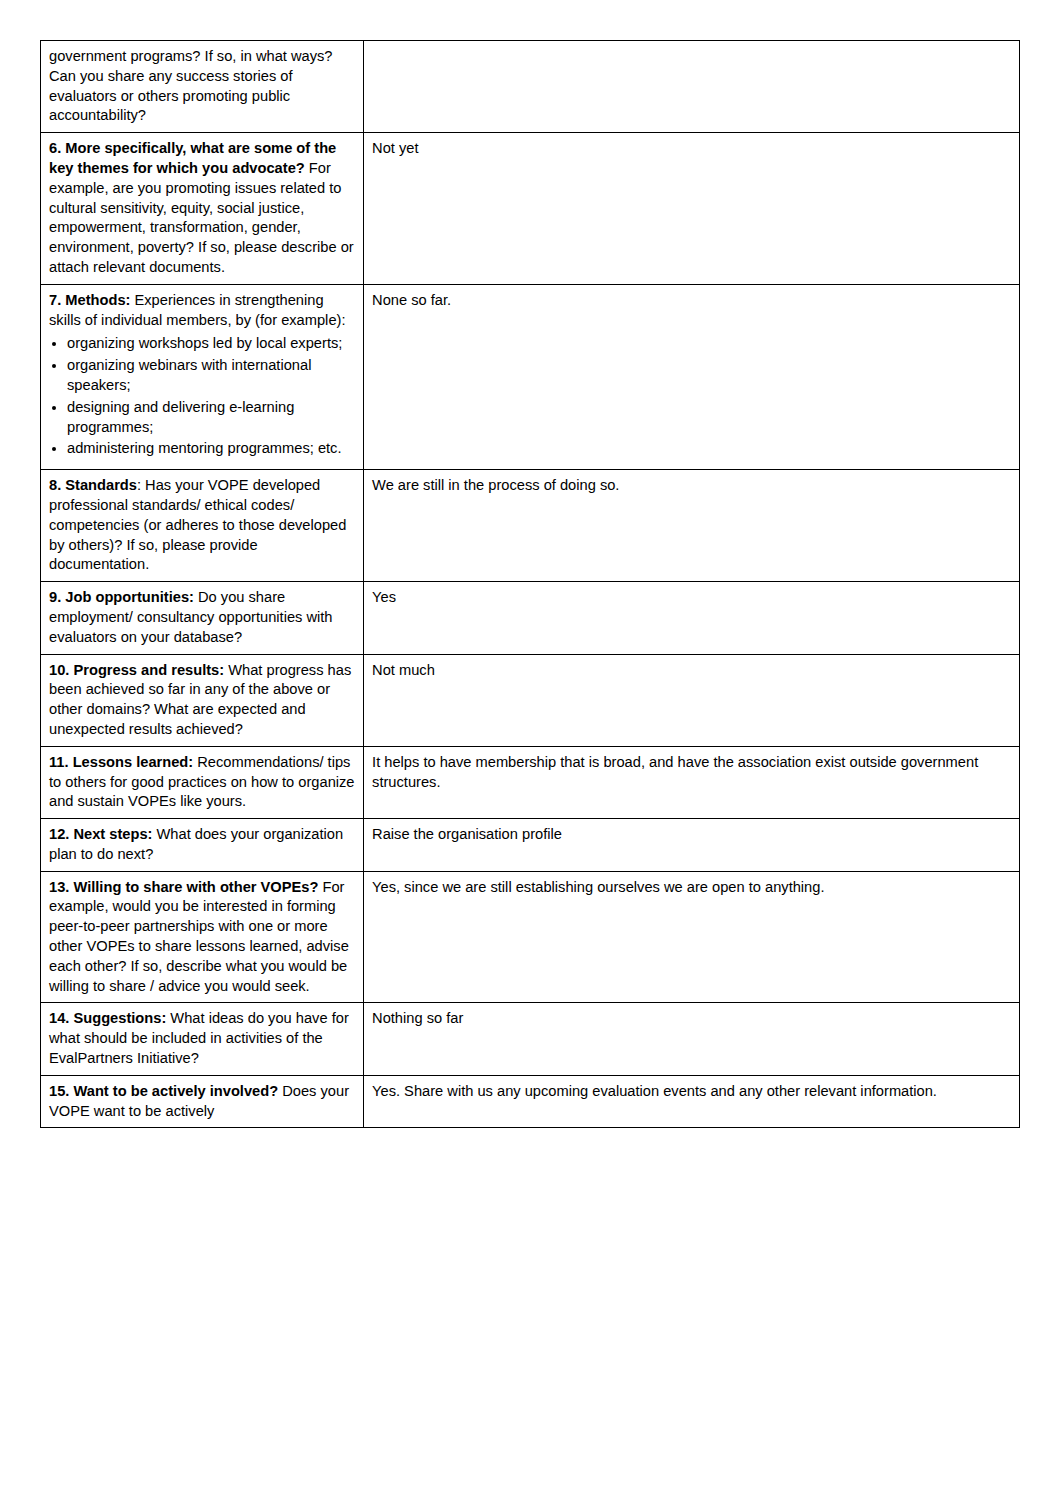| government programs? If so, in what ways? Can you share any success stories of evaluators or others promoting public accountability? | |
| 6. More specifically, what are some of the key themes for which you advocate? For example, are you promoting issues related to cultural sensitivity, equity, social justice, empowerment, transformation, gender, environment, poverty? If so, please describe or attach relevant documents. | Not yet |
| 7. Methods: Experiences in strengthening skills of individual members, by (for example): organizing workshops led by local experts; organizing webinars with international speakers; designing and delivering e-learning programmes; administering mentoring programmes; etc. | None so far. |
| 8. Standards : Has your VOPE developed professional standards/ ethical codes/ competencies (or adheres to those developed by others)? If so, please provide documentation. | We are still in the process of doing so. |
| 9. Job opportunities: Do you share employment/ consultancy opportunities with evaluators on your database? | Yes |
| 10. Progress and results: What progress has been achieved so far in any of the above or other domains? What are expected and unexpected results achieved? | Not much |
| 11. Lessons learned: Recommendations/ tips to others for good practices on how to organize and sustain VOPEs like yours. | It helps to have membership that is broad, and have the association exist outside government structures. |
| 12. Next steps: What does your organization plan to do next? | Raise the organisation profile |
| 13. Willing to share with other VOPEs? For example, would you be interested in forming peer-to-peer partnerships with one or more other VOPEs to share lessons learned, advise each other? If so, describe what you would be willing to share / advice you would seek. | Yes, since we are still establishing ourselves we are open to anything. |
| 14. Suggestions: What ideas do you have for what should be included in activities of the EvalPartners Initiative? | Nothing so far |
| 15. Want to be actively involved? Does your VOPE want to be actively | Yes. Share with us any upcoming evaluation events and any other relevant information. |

----------------------------------------

**Exercise**: Using the records above, set down exactly the lines from the one with "government structures. |" through the one with "organisation profile |", inclusive, and nothing more.

**Solution to the problem**:
| 11. Lessons learned: Recommendations/ tips to others for good practices on how to organize and sustain VOPEs like yours. | It helps to have membership that is broad, and have the association exist outside government structures. |
| 12. Next steps: What does your organization plan to do next? | Raise the organisation profile |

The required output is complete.